The magazine that you see above was a term three editorial project. We were given a title, Niche and were required to conceptualize and design a viable magazine. My Niche was a magazine purely about desserts, and the fancier the better. Does anything like this actually exist any where in the world? I have never seen it in Australia, but our magazine market is fairly small. It was a fun project to design, thinking not only about what would suit the style of the current issue but others too. It would be wonderful, one day, to be able to combine these two loves in a career of designing cookbooks or magazines... or maybe if the graphic design thing doesn't work out I'll just open a bakery!
Saturday, July 14, 2007
I’m a second year graphic design student, and I’m considering getting into packaging design when I finish my course next year. It is a really interesting area, I think, because your designs are made tangible, for people to look at, pick up, and hopefully put into their shopping trolley.

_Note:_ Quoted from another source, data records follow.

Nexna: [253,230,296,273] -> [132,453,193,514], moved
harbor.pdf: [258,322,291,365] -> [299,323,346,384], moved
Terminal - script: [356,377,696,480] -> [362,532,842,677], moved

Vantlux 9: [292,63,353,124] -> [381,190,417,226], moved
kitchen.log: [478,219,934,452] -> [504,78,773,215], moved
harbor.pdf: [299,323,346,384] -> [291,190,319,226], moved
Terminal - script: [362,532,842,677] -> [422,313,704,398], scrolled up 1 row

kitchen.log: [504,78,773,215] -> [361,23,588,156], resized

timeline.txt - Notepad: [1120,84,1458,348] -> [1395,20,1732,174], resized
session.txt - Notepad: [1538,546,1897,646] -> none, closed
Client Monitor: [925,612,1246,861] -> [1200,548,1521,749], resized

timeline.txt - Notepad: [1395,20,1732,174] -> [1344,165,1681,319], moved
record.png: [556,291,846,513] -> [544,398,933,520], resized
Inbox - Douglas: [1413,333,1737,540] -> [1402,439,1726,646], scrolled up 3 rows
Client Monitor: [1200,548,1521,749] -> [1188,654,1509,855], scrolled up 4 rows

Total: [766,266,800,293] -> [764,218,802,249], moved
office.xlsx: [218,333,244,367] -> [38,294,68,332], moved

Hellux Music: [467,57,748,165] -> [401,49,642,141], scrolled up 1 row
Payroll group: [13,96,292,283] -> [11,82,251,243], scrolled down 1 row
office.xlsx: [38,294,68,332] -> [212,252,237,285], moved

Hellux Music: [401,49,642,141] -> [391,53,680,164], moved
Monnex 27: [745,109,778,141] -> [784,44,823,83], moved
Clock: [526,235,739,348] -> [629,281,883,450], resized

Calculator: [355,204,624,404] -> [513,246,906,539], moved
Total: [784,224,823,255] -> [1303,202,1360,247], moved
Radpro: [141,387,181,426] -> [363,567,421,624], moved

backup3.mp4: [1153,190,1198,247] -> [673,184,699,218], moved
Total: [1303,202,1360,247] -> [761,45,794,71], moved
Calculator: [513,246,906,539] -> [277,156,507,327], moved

Of course there are a lot of factors that determine purchasing decisions, but no one can deny that packaging plays a part. It takes me ages to do my grocery shopping, because I stand there analysing the designs, trying to figure out what works, what doesn’t, and why.
I love seeing things like the photo above, on the packaging for Arnott’s Tim Tams. Even more amusing for me, as I found them while putting away my mum’s groceries.
My mother is notorious for hiding her chocolatey treats. That’s one of the signs of addiction, isn’t it? Luckily, I am pretty good at finding them, and sometimes even when I’m not looking for them. Just this afternoon I found a block of chocolate hidden underneath the plastic bags in the pantry. I am so tempted to re-hide it somewhere else so when she is looking for her hidden treasure, she can’t find it.
Is this uncommon behaviour? If not, where do you keep your secret stash of goodies?